[Problem requirements]
Below are records to return verbatim; the pictures are to be dropped.

[Entries provided]
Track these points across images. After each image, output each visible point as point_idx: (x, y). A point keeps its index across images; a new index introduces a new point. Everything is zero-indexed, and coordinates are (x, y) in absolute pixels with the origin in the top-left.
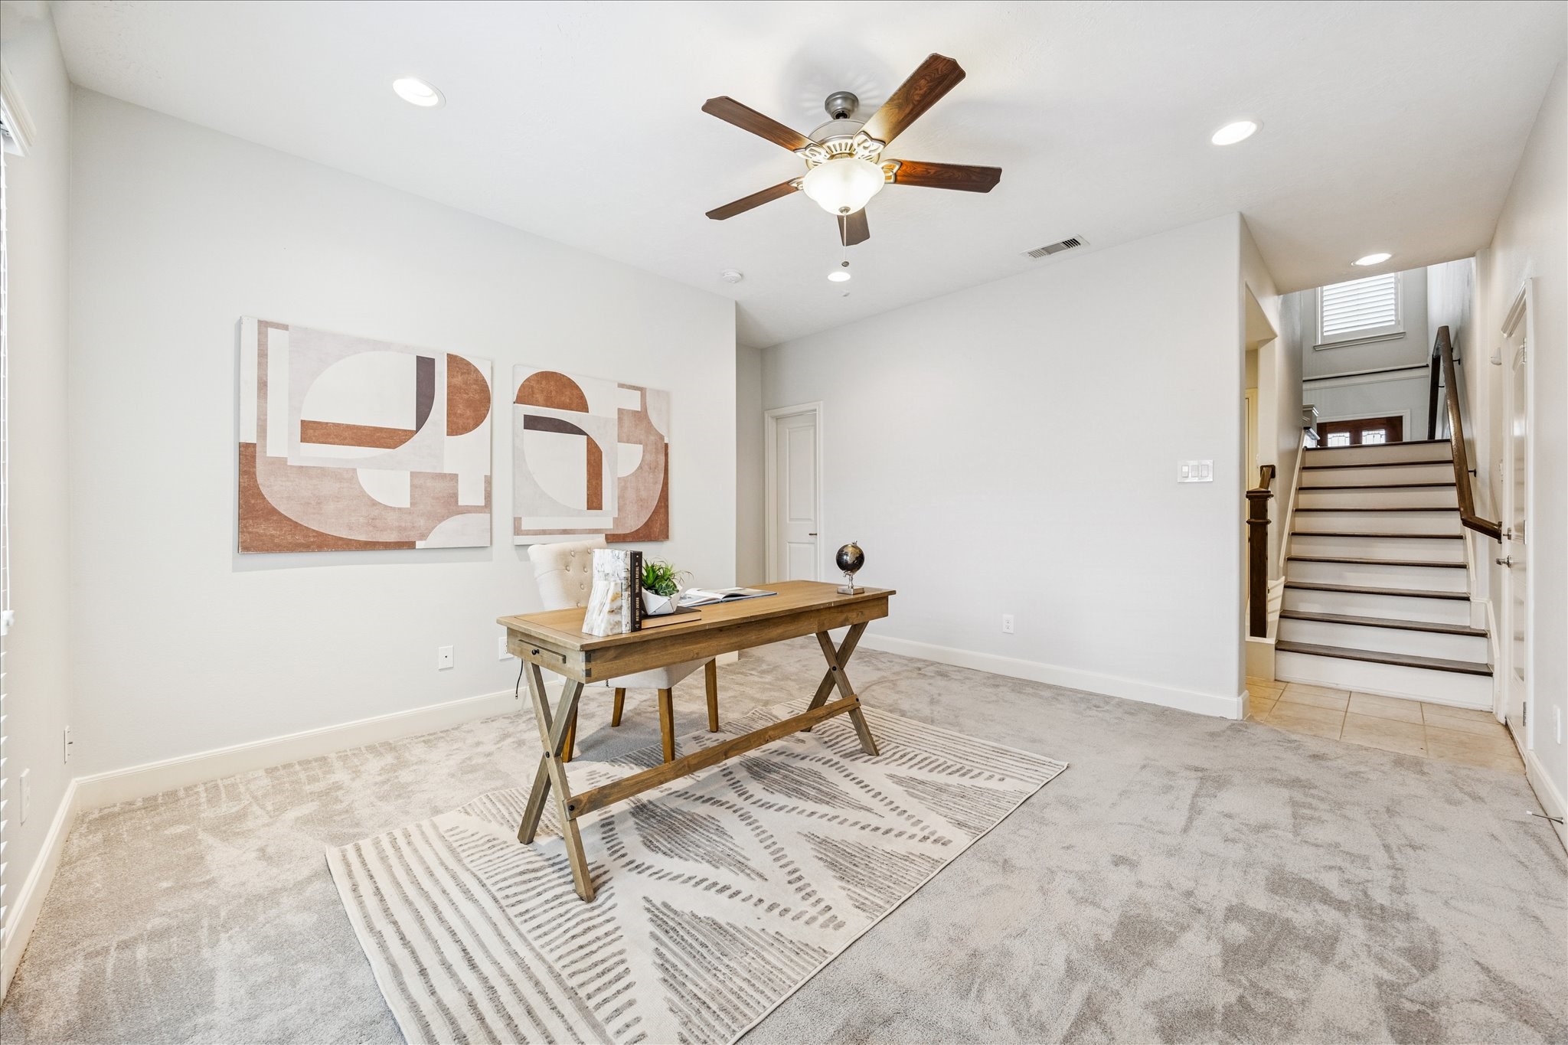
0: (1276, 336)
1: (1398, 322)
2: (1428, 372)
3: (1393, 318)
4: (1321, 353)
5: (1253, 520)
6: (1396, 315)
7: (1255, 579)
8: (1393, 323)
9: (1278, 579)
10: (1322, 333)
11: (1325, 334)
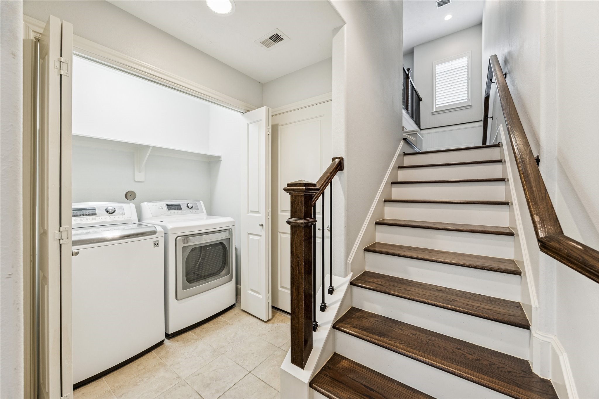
0: (345, 23)
1: (468, 99)
2: (482, 124)
3: (467, 98)
4: (435, 115)
5: (293, 220)
6: (468, 96)
7: (295, 295)
8: (467, 100)
9: (345, 276)
10: (435, 106)
11: (437, 106)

[Completed task]
Track these points across images. After each image, output each visible point as point_idx: (x, y). A point keeps its index across images; a new index introduces a new point. Everything is zero-indexed, and coordinates are (x, y) in absolute pixels with the origin in the top-left.
0: (1276, 336)
1: (1398, 322)
2: (1428, 372)
3: (1393, 318)
4: (1321, 353)
5: (1253, 520)
6: (1396, 315)
7: (1255, 579)
8: (1393, 323)
9: (1278, 579)
10: (1322, 333)
11: (1325, 334)
0: (345, 23)
1: (468, 99)
2: (482, 124)
3: (467, 98)
4: (435, 115)
5: (293, 220)
6: (468, 96)
7: (295, 295)
8: (467, 100)
9: (345, 276)
10: (435, 106)
11: (437, 106)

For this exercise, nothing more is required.